[Provided text]
Predation and Consumption

Outdoor Patio, Northern Fish, Tacoma, WA

Outdoor Patio, Northern Fish, Tacoma, WA

Restaurants both give us access to water views and distance us from the water. Water is an important aspect of the Ruston Way waterfront (Tacoma, WA); it is a preferred landscape feature that influences how we perceive, experience, and interact with nearby nature (Kaplan & Kaplan, 1998).

In a conversation two weeks ago, while eating in a waterfront restaurant and discussing the mixed-use development along Ruston Way, my lunch partner said, “I probably would not have planned for the restaurants here on the waterfront, but I’m glad they are here. They provide another way to experience the waterfront and to see views of the water. I enjoy eating here.” Her comment reminded me that early in my explorations for this project, while I was having lunch at Duke’s Chowder House in January, a woman at the next table said, “You sit here by the water and you feel like you are on a ship almost.” In contrast, in response to my ongoing survey, one community member emphasized that piers, not restaurants, are the best place to view and experience Commencement Bay.

“I like being able to walk out onto the piers, and really feel like I am out on the water. These are more reflective areas, away from the parking lots and “big box” restaurants that detract from the beautiful, natural setting.”

Food Chains
These reflections about restaurants name water as an important landscape feature, and connect water views to the restaurants along Ruston Way. Thinking about restaurants in relation to water helps me critically consider how we describe and visualize food chains and how we depict the relationships amongst plants, animals, human agriculture and acquaculture. I’ve been reconsidering terms like “farm,” “eat,” “harvest,” and “kill” and thinking about how the language we use can both connect us to, and distance us from, plants and animals and the food we choose to eat.

[Supplied records]
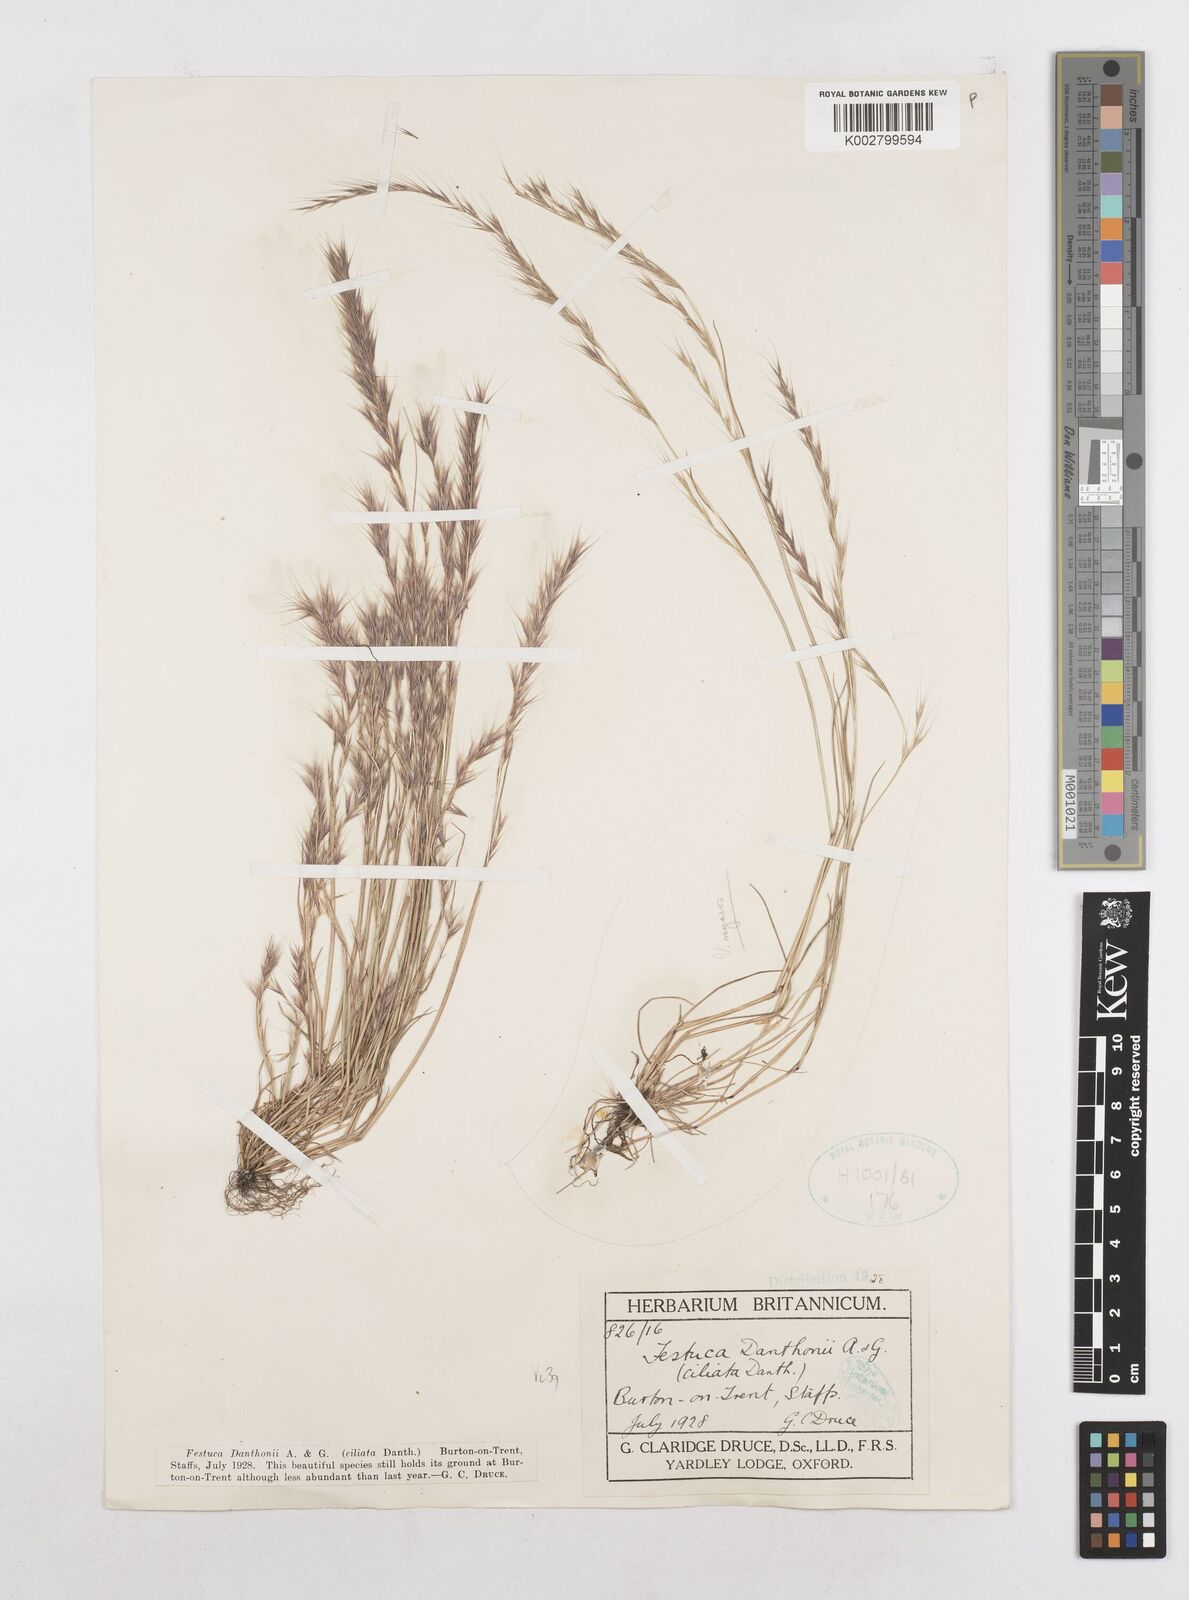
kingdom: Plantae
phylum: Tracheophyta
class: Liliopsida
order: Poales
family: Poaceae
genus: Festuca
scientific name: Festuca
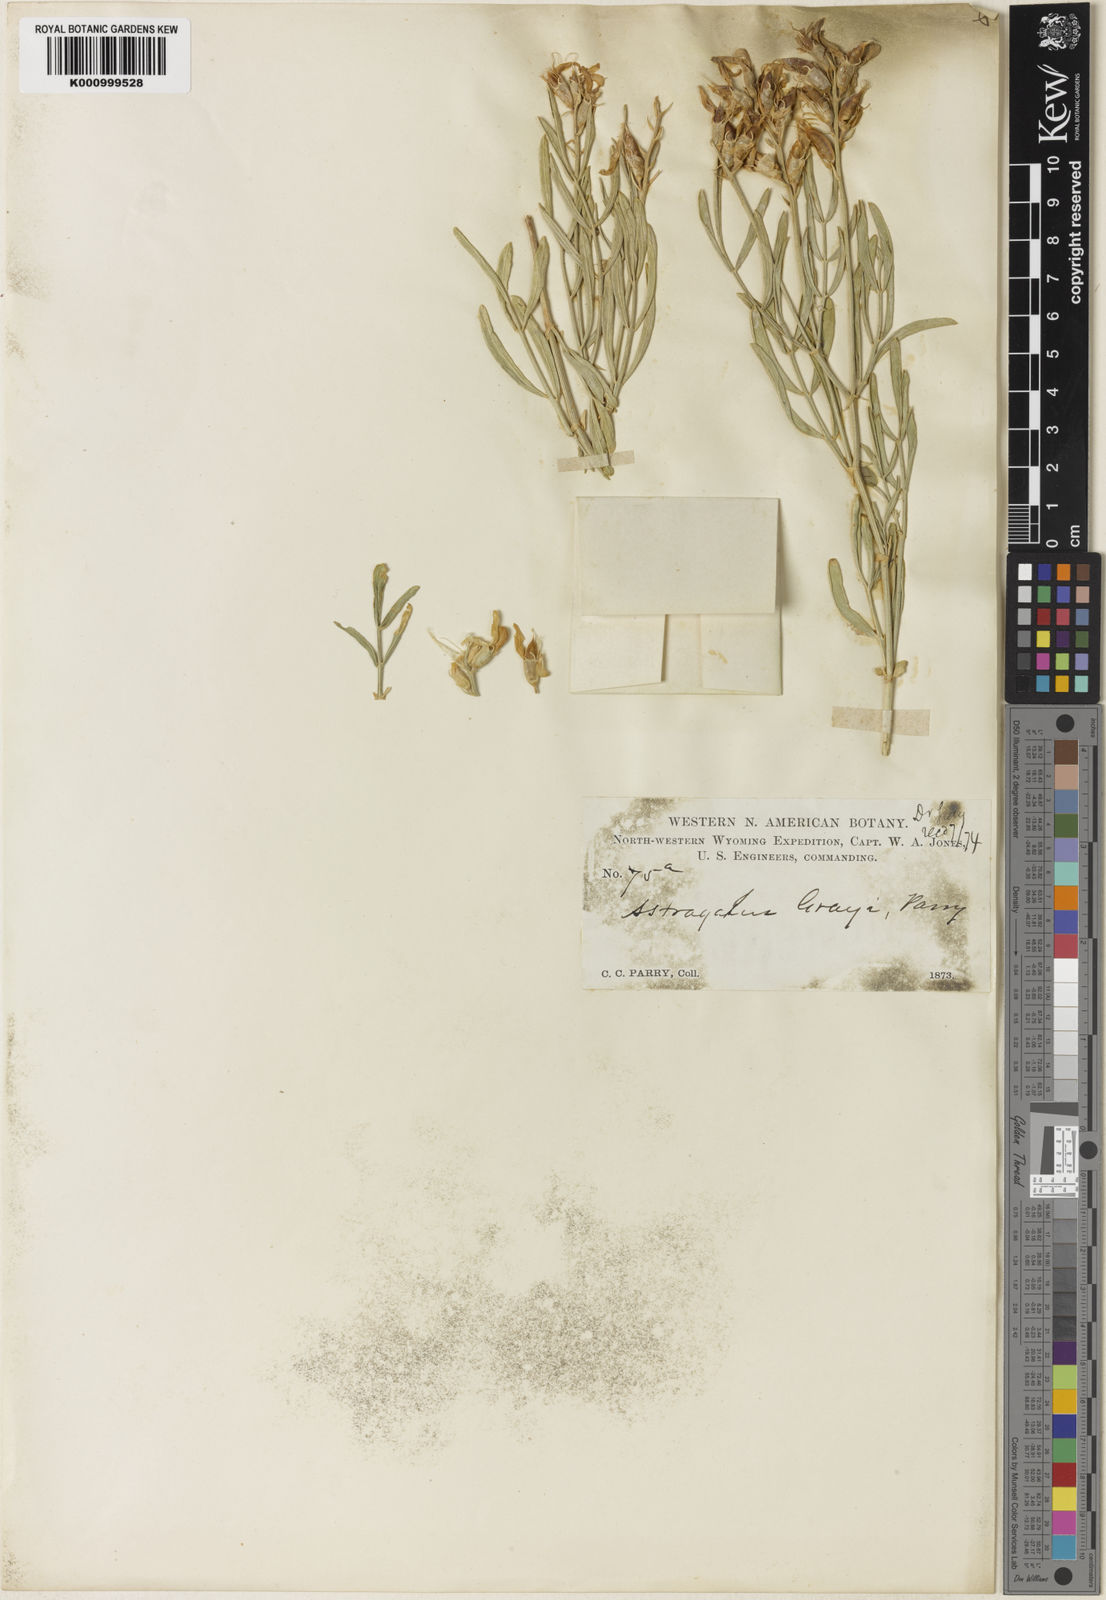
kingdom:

* * *

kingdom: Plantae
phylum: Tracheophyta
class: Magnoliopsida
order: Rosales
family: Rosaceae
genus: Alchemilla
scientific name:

[Short exercise] Carry on writing the essay about waterfront restaurants and food chains along Ruston Way, starting right after its final paragraph.

[In response]
In The Omnivores Dilemma, Michael Pollan traces the food chains of different kinds of meals. For example, he demonstrates connections between a meal at McDonald’s to corn and traces produce and chicken from large-scale organic farming to the petroleum used to transport organic food. He invites us to consider the sources of our food and the impacts of our eating choices. Rather than prescribe one kind of meal or diet as better than another, he emphasizes that all meals involve the dilemma of deciding what to eat or not eat.

Fish taco and French fries, Katie Downs Tavern & Eatery, Tacoma, WA

Fish taco and French fries, Katie Downs Tavern & Eatery, Tacoma, WA

Looking Critically at Language
Deciding what to eat is related to how our language connects us to, and distances us from, plants and animals.

Harriet Ritvo writes about eating as being culturally enacted in her book, The Platypus and the Mermaid and Other Figments of the Classifying Imagination. She highlights the cultural and classification processes that shape what animals we eat, hunt, and keep as pets. Whether the language used to describe animals is vermin, game, or pets reflects different individual and cultural assumptions about human/animal relationships. These different assumptions and relationships are also visible in why people choose to use natural areas, or nearby nature—some are interested in predation (e.g., fishing), some domestication (e.g., walking dogs), and others observation (e.g., bird watching) (Kaplan & Kaplan, 1998).

Human’s massive consumption of animals and plants is noted in Matthew Hall’s Plants as Persons; humans eat over thirty billion animals each year and a third of the grain grown globally is used to feed livestock. His intentional use of the language “plants as persons” makes visible that eating plants involves ethical choices that impact the life of another living organism. This language frames the dilemma as the tension between not eating and taking the life of another living being—plant or animal—to support our own lives.

Eating is a major activity on the Ruston waterfront. Visitors note that “dining,” “picnicking,” “eating,” and “fishing”—all acts of predation—are activities that regularly occur on Ruston Way.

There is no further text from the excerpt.